My son Allan works the produce section at Ingles (and before that, Harris Teeter, and before that, Kroger!). He says the most difficult part of his job is throwing away food. It is hard because it is eatable and because many people do not have food to eat.
I suspect this is the most universal prayer in the world: “Dear God, give me something to eat today.” Something. Anything. Just something! Do I have to read the roll call of places near and far where people are hungry?
Each Sunday afternoon at 4 pm teams of people from Providence and elsewhere take donated food and feed people who need to eat. “I was hungry, and you fed me,” Jesus said of all those who would be his disciples.
Our job is to overhear the prayers of people and to answer them. Our calling is to sense the needs of others and respond. Our commitment as Jesus people is to know what our neighbor needs and to respond as we are able.
Sometimes, it is simple. When I was a teenager, our church youth were preparing a weeklong trip to Ridgecrest. We were all working to raise money. One church man who owned the hardware store, back when they were on the court square in every town, offered me a job. For a few months! He taught me how to clean floors, and open boxes, and organize money in the cash register. He knew I needed a hundred dollars or such, and he offered me work. It is a simple illustration of a spiritual principle: we are called to respond to the life needs of others.
What story can you tell today? What testimony can you give? What illustration from your own life can fit nicely into this message? Of some person whose public or hidden need you met? Or of your own need that somebody met out of personal kindness or spiritual discipline. If we were having Deeper, this is the conversation I would want to have.
That is what we mean by obedience.
“Trust and obey,” we sing, “for there is no other way, to be happy in Jesus, but to trust and obey.” Happiness is a part of it, yes, but obedience also brings justice, and opportunity, and life. When we obey what Jesus expects or commands, we are answering the prayer we have prayed. When we obey what Jesus expects, we find ourselves meeting the basic human needs of people all around us. That is what it means to “seek first the kingdom of God.”
This simple line in the Prayer of Jesus expands to every area of our lives. We ask for what we need: physically, financially, relationally. We also listen to the prayers and pleas of others and gladly find ways to share what we have to answer the needs of others. John the Baptizing prophet said to his people, “If you have two coats, give one to somebody who does not have one.”

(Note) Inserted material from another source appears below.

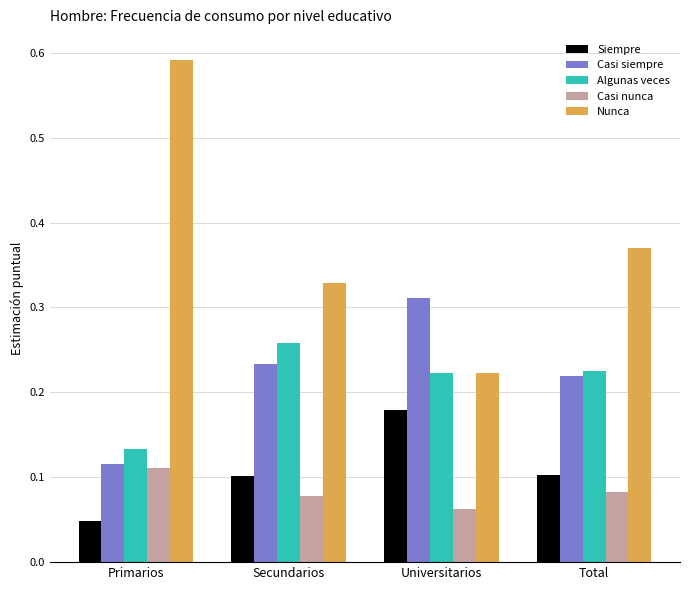

Which series has the widest spread of values?

Nunca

But we all need the love of God, the grace of the Lord Jesus Christ, and the sweet filling of the holy spirit. Isn’t this what you need today? “For God so loved you that God gave the one and only son, Jesus, to be your savior and your friend.” This is what we all need: the rich and the poor, the Republican and the Democrat, the Christian and the Muslim, and the Russian and the Ukrainian. We all need what only God can provide: a savior who died for us and with us.
God has provided what you and I need, “For there is one God, and one mediator between God and all of us, the man Christ Jesus, who gave himself for us.” This is the gospel, this is the good news, this is the word of hope for all of us. Open your heart and life to God, to Jesus the rabbi and redeemer, and to the Holy Spirit.
Trust God. Obey God. Follow Jesus. Share Jesus. Live in the Spirit.